**TUJUAN TUGAS 1:** Dalam bacaan tentang persembahan, sebutkan semua alasan keliru untuk menghaturkan persembahan.

**BACAAN:**
******

Adalah penting seseorang memahami tujuan dan simbolisme persembahan-persembahan ini, dan apakah seseorang hanya mampu mempersembahkan satu mangkuk atau dalam jumlah banyak, point terpenting adalah bagaimana sikap seseorang dalam membuat persembahan terhadap obyek-obyek perlindungan yang tercerahkan, sumber dari semua inspirasi. Persembahan adalah kesempatan untuk mengumpulkan kebajikan yang tak ada habis-habisnya. Seseorang mempersembahkan apa yang terbaik. Semakin tulus persembahan dibuat, seseorang akan semakin menemukan dirinya dikelilingi oleh keadaan yang berlimpah dari apa yang telah dipersembahkan.
Membuat delapan persembahan bukan hanya masalah batasan budaya saja, yang hanya berkaitan pada tradisi atau ritual budaya semata. Jika semua itu cuma tanda saja, maka akan membuang-buang waktu untuk dibahas dalam sesi pengajaran. Tapi hal ini adalah sesuatu yang secara universal penting dan kaya makna.
Melalui telaah, Anda mungkin menemukan bahwa diri anda menghaturkan persembahan selain untuk alasan-alasan yang telah disebutkan. Mungkin itu adalah hal eksotik untuk dilakukan, atau anda melakukannya karena orang lain juga melakukannya, atau dari rasa iri atau persaingan, tapi ini bukanlah sikap yang benar. Alih-alih mewujudkan akumulasi jasa yang berkualitas, ide-ide tersebut bisa membawa ke arah sebaliknya, menabur banyak negativitas di masa mendatang.

******

**DATA TERCATAT:**
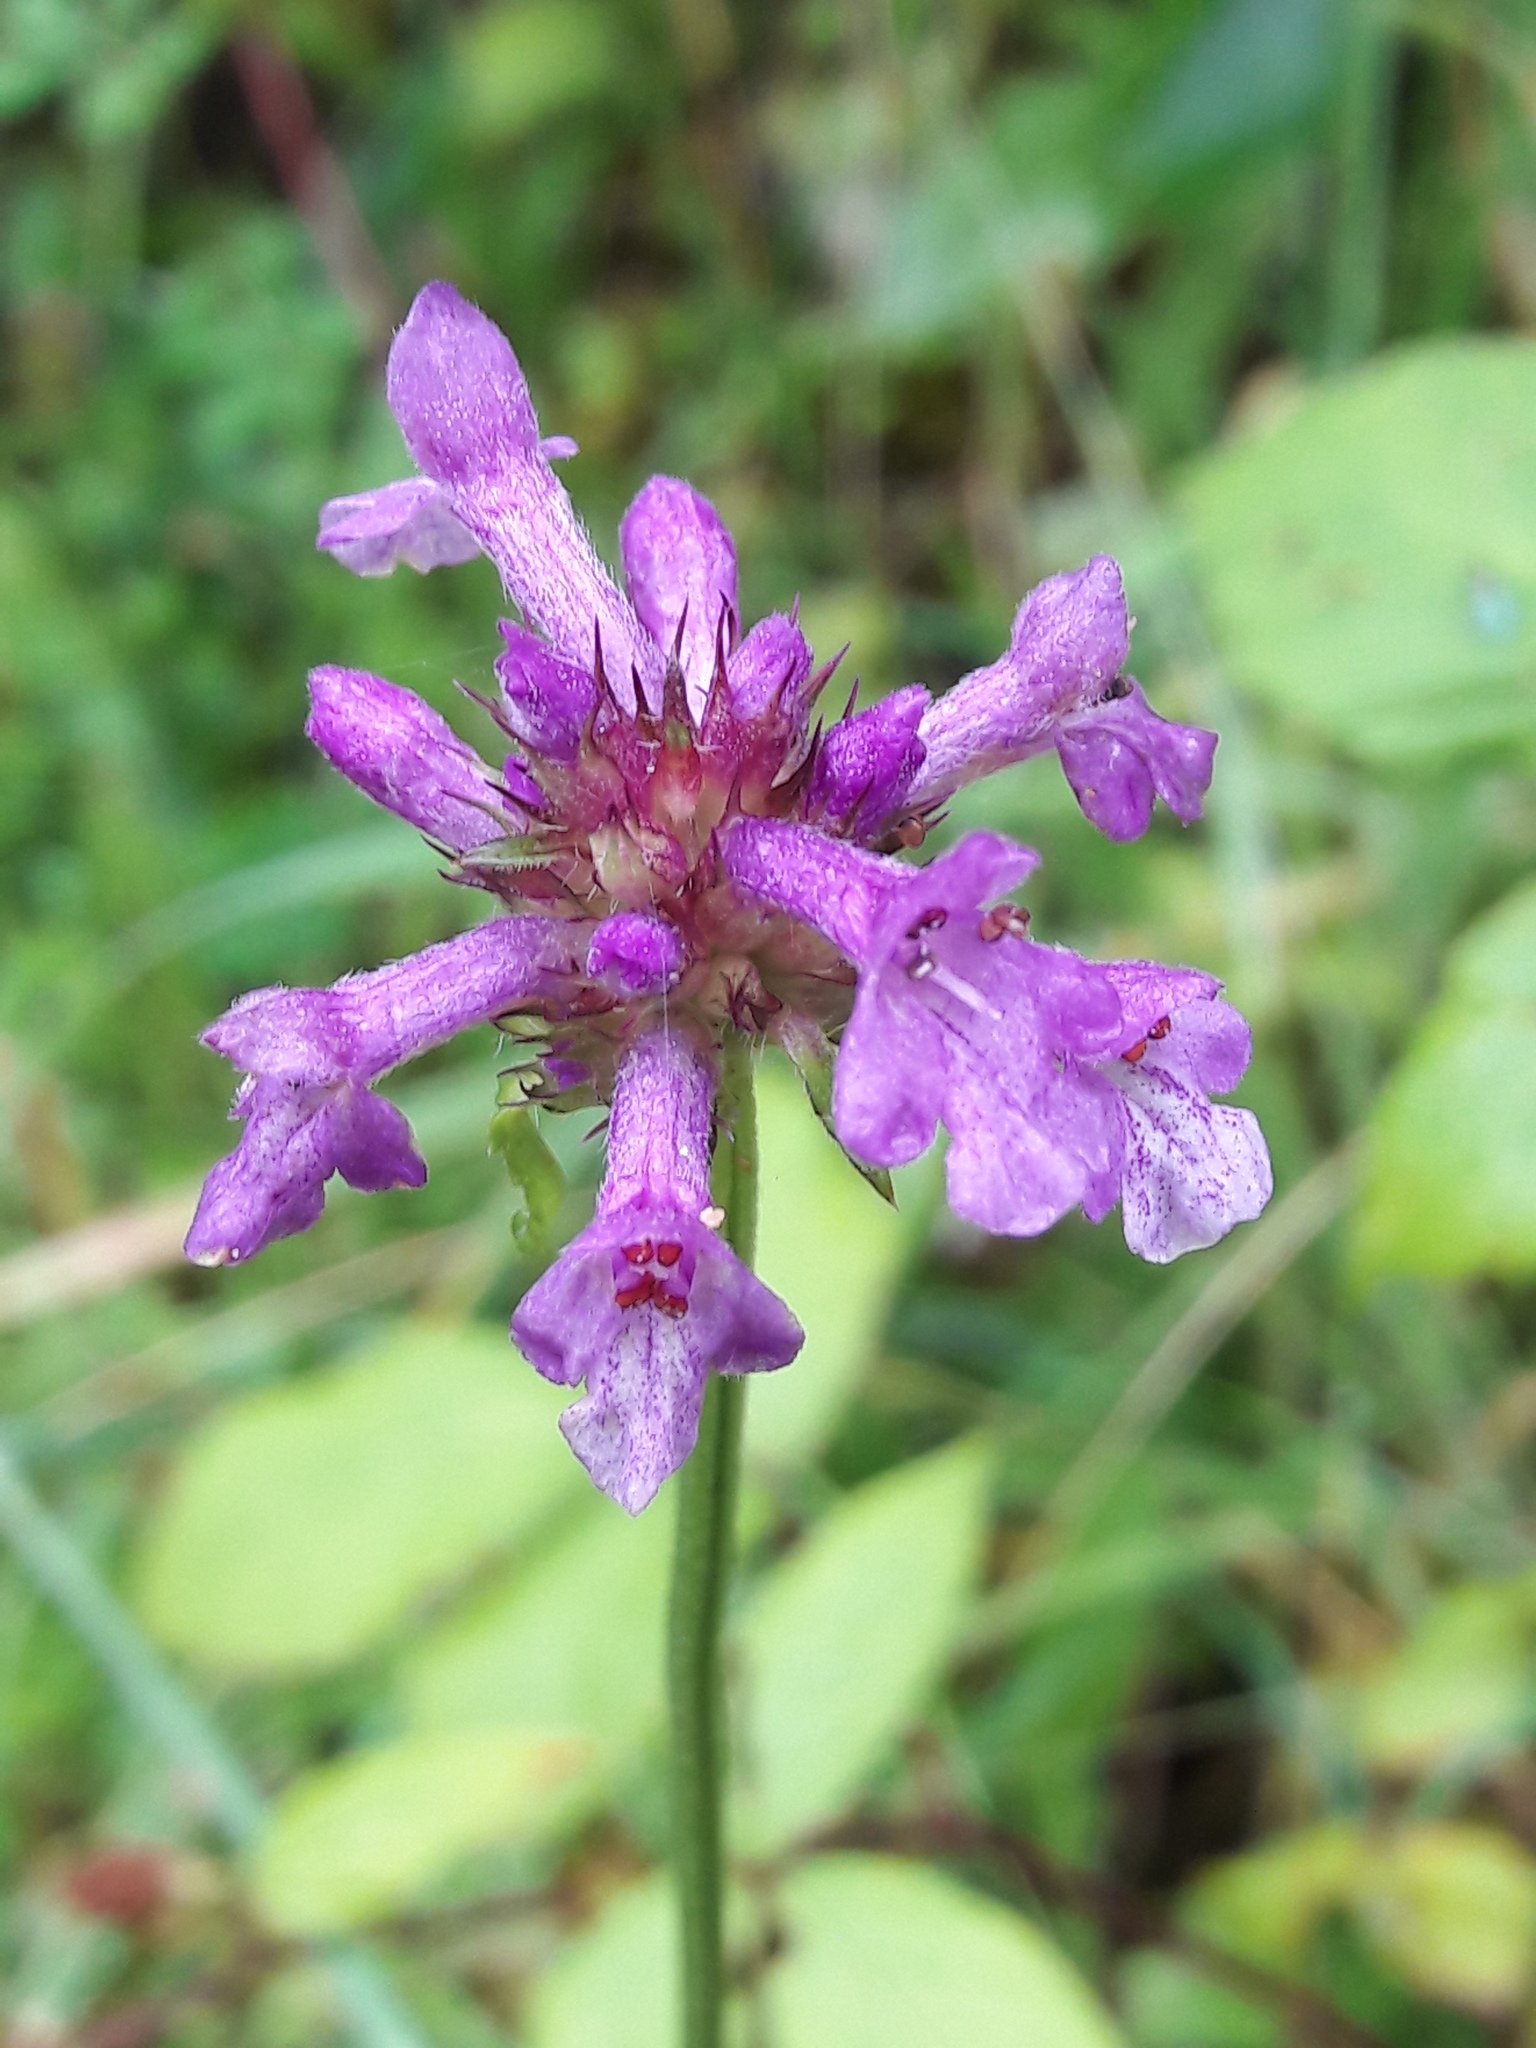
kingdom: Plantae
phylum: Tracheophyta
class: Magnoliopsida
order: Lamiales
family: Lamiaceae
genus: Betonica
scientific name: Betonica officinalis
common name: Bishop's-wort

******

**TUJUAN TUGAS 2:** Sajikan sebagai daftar bernomor baris-baris dalam catatan, mulai dari baris yang memuat "class: Magnoliopsida" sampai akhir catatan, tanpa baris kosong.

**JAWABAN LENGKAP 1:**
- Karena itu adalah hal eksotik untuk dilakukan
- Karena orang lain juga melakukannya
- Dari rasa iri
- Dari persaingan

**JAWABAN LENGKAP 2:**
1. class: Magnoliopsida
2. order: Lamiales
3. family: Lamiaceae
4. genus: Betonica
5. scientific name: Betonica officinalis
6. common name: Bishop's-wort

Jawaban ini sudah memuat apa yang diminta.